Quella del 31 dicembre 2021 non è certo una bella notizia per la Serie A. Già sufficientemente indietro a livello di competitività rispetto ad altri campionati europei, il torneo nazionale rischia di subire pesanti conseguenze con la fine delle agevolazioni fiscali previste dal Decreto Crescita. Si tratta, infatti, della tassazione agevolata di cui hanno fin qui beneficiato i club ingaggiando giocatori residenti all’estero nei due anni precedenti il loro arrivo in Italia.

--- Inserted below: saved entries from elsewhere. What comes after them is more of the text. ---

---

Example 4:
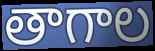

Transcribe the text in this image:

తాగాల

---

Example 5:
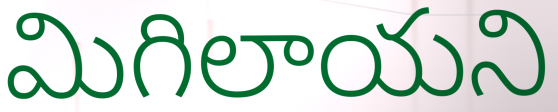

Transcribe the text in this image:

మిగిలాయని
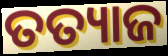
ତତ୍ୟାଜ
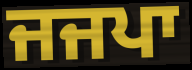
ਜਜਪਾ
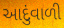
આદુંવાળી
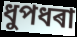
ধুপধৰা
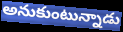
అనుకుంటున్నాడు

Tanto per fare un esempio calzante per tutti, è stato uno snodo fondamentale per favorire il Milan nell’operazione Ibrahimovic nel gennaio 2020. Non solo. Tante società hanno infarcito le rose delle giovanili di elementi provenienti dall’estero.

Lo scontro che si è generato è stato tra le società stesse, che vorrebbero usufruire dello sgravio, e l’Assocalciatori che da tempo caldeggia l’abolizione della norma per non penalizzare la crescita dei giocatori italiani. La richiesta del sindacato pare aver fatto breccia nel Governo al punto che dal 1 gennaio 2022 la norma potrebbe sparire definitivamente. Il condizionale, tuttavia, è d’obbligo, parlando di una legge di Bilancio blindata dall’Esecutivo quanto tradizionalmente oggetto di emendamenti rivoluzionari in sede di approvazione parlamentare.

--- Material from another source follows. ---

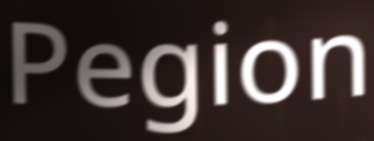
Pegion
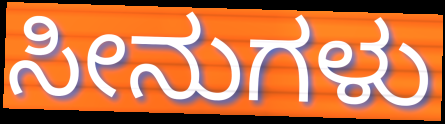
ಸೀನುಗಳು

Solo Lega e Cinque Stelle potrebbero trovarsi alleati nella difesa di un decreto legge varato dal Governo allora sostenuto proprio da Matteo Salvini e Luigi Di Maio. Il cosiddetto “Rientro di cervelli” in Italia si è trasformato in “Rientro dei piedi”. Il Decreto del 2019, di fatto, abbassò dal 70 al 50 per cento la quota di reddito totale percepito da cui si ricava l’Irpef da versare allo Stato. Il vantaggio fiscale previsto dall’allora governo Conte vale per almeno cinque anni per il lavoratore si impegna “a risiedere in Italia per almeno due anni. Inoltre, la norma non impone limiti di reddito, né minimi né massimi, per chi può beneficiare di queste nuove agevolazioni.

Ad esempio, proprio nel 2019 il difensore della Juventus Matthijs De Ligt venne ingaggiato per uno stipendio di 7,5 milioni di euro netti l’anno, per cinque anni. Con le regole precedenti al “Decreto Crescita”, l’olandese sarebbe costato alla società oltre 13,6 milioni di euro l’anno. Con quelle successive, va a bilancio per circa 10 milioni di euro l’anno.

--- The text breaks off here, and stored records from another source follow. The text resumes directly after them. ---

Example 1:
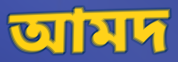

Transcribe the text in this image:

আমদ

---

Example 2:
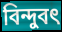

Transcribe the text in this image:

বিন্দুবৎ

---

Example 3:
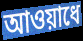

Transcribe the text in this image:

আওয়াধে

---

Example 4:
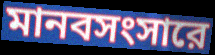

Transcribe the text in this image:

মানবসংসারে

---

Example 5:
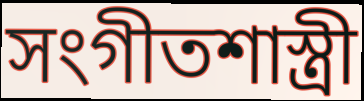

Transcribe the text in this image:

সংগীতশাস্ত্রী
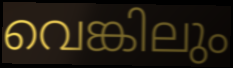
വെങ്കിലും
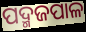
ପଦ୍ମଜପାଳ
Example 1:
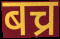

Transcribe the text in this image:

बच्र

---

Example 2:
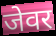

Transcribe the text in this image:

जेवर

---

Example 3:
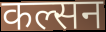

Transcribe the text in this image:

कल्सन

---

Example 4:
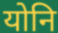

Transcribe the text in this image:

योनि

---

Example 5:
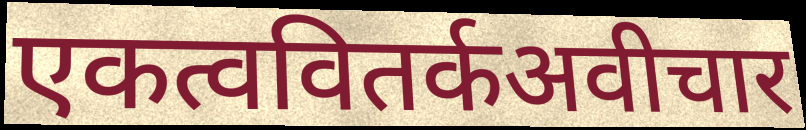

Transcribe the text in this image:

एकत्ववितर्कअवीचार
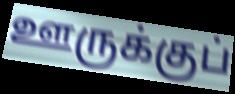
ஊருக்குப்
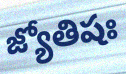
జ్యోతిషః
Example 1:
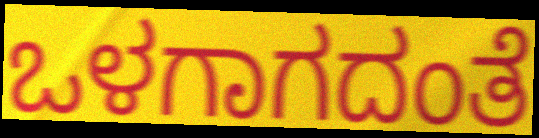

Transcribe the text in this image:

ಒಳಗಾಗದಂತೆ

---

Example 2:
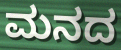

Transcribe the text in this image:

ಮನದ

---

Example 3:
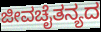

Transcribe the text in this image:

ಜೀವಚೈತನ್ಯದ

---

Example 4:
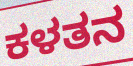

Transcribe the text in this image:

ಕಳತನ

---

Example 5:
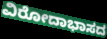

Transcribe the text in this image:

ವಿರೋದಾಭಾಸದ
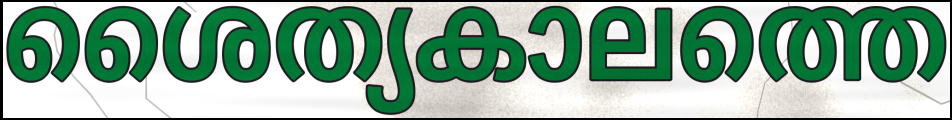
ശൈത്യകാലത്തെ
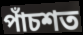
পাঁচশত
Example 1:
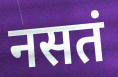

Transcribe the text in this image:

नसतं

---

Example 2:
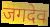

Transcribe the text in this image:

जगदेव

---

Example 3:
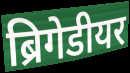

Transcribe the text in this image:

ब्रिगेडीयर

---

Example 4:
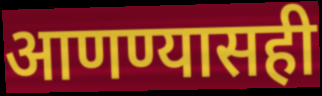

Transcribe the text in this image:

आणण्यासही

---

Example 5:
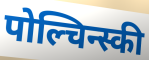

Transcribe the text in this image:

पोल्चिन्स्की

Il vero tema da porre, semmai, sta nello status quo. Nonostante questa concreta agevolazione la Serie A ha perso “pezzi da novanta” proprio nell’ultima sessione di mercato (vedi Cristiano Ronaldo e Lukaku). I club si ritrovano a fare i conti con bilanci in rosso, nonostante la possibilità di fruire di sgravi importanti. E la situazione da gennaio è destinata a svoltare: o in peggio con progressivo e inesorabile impoverimento della Serie A, o in meglio spronando finalmente i club a puntare di più sui vivai.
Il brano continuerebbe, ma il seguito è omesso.